Por estas horas su nombre refulge en el rincón político de la amplia galería de misterios que se apilan tras la controvertida y espectacular operación militar llevada a cabo por los Estados Unidos en Caracas. Lo más misterioso bordea el territorio de los equilibrios cósmicos. ¿El hecho de que se le confiriera el premio internacional más importante del mundo fue, paradójicamente, lo que la sacó de concurso?
Como si la política internacional hubiera sido infectada también por la lógica primaria de odios, intrigas, insidia y envidia escolar de las redes sociales, mucho se habló de que Trump no soportó que Machado se quedara con el Nobel que él pretendía para sí. Incluso una versión (floja de pruebas), que ayer negó el aludido, le atribuyó estar indignado con que a Machado no se le hubiera ocurrido rechazar el premio, pero no a la manera sartreana sino para refunfuñarles a los suecos algo así como “yo no me lo merezco, el ganador auténtico es Trump, dénselo a él”.
Según The Washington Post no fue casual que Trump hubiera hecho un fuerte lobby para ganar el premio. Es decir, un fuerte lobby para que la ingeniera venezolana lo perdiera. Mejor no acordarse en estos momentos de la clase de líderes que en la segunda mitad de los años treinta obligaban a los científicos de su país -Alemania- a declinar el Premio Nobel cuando la Real Academia Sueca se los otorgaba.

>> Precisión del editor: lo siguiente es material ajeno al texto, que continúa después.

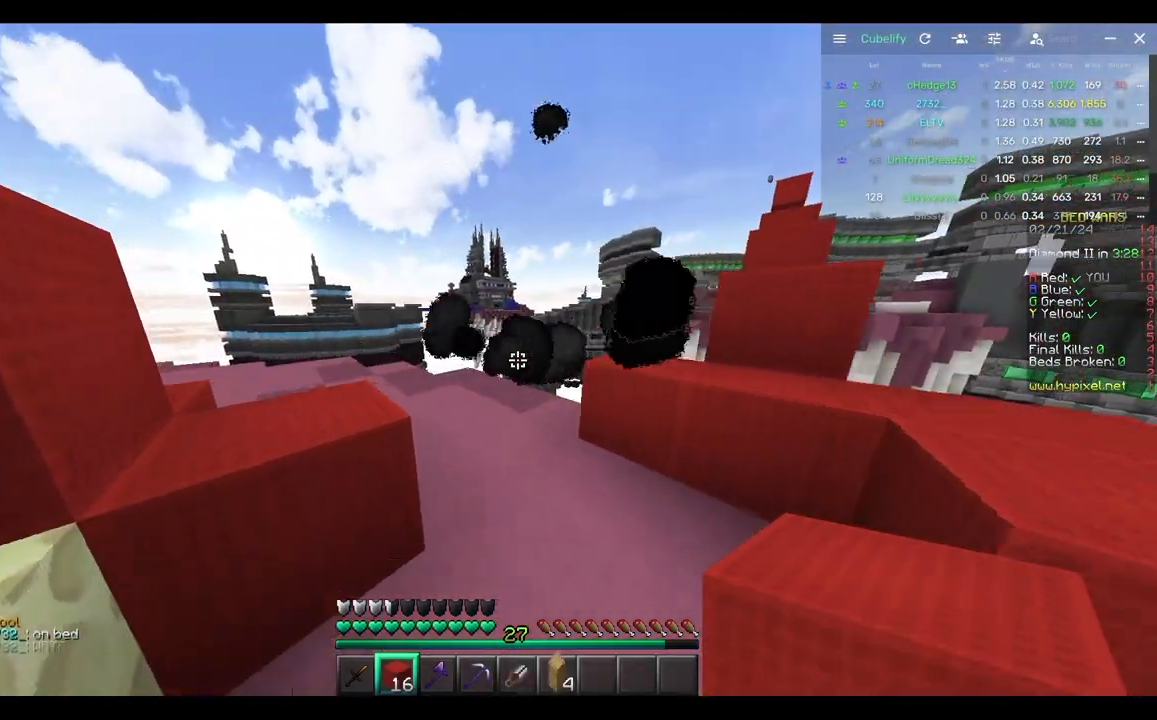
{"keys": [], "mouse": [], "events": [[17, "w", "up"], [117, "a", "up"]]}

El desaire de Trump a Machado (no hace falta aclarar que el tema involucra una cuestión central, la reposición de la democracia en Venezuela, es decir, la trasciende como individuo) resulta doblemente ruidoso debido a que ella es la adversaria más detestada del chavismo desde hace veinte años en consonancia con su lucha infatigable y a que la escogida resultó ser la mujer con mayor jerarquía del régimen, Delcy Rodríguez, su contracara absoluta. Por lo que se sabe, Rodríguez está más cerca de ser una madurista sin Maduro que la virreina que Trump describe. Ya se verá.

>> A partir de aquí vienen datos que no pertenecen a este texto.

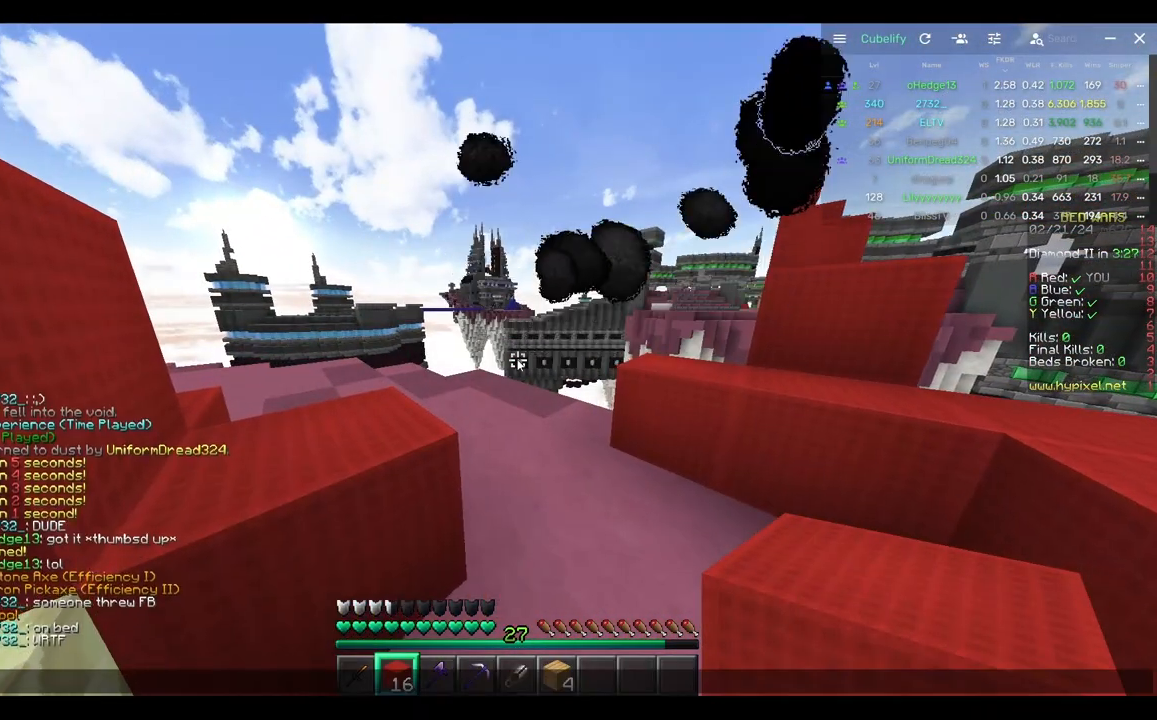
{"keys": [], "mouse": [], "events": []}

Desde un punto de vista estratégico, frío, sin embargo, podría considerarse atendible el argumento que Trump esgrimió en público para dejar a Machado en la banquina. Trump dijo: “creo que le sería muy difícil estar al frente del país. No cuenta con apoyo ni respeto dentro de su país. Es una mujer muy amable, pero no inspira respeto”.
Exdiputada (2011-2014), además de que carece de experiencia de mando gubernamental, el problema parece estar en el conocimiento profundo del Estado. Un Estado, el venezolano, modelado durante largo tiempo por la corrupción, el narcotráfico y el autoritarismo. Saltar de la clandestinidad, donde ella vivió por lo menos el último año, a manejar un país súbitamente decapitado por una potencia extranjera en el que coexisten fuerzas armadas narcocontaminadas con tenebrosos grupos parapoliciales, civiles fanáticos con mucho para perder y una parte de la oposición -la que no se fue- indefensa, no suena a plan promisorio. En el marco de realpolitik impuesto por Trump ella tampoco da el perfil de alguien con amplios márgenes para ejercer el poder, negociar a dos o tres puntas al mismo tiempo y salir ilesa, lo que no significa que en las antípodas Delcy Rodríguez vaya a conseguirlo.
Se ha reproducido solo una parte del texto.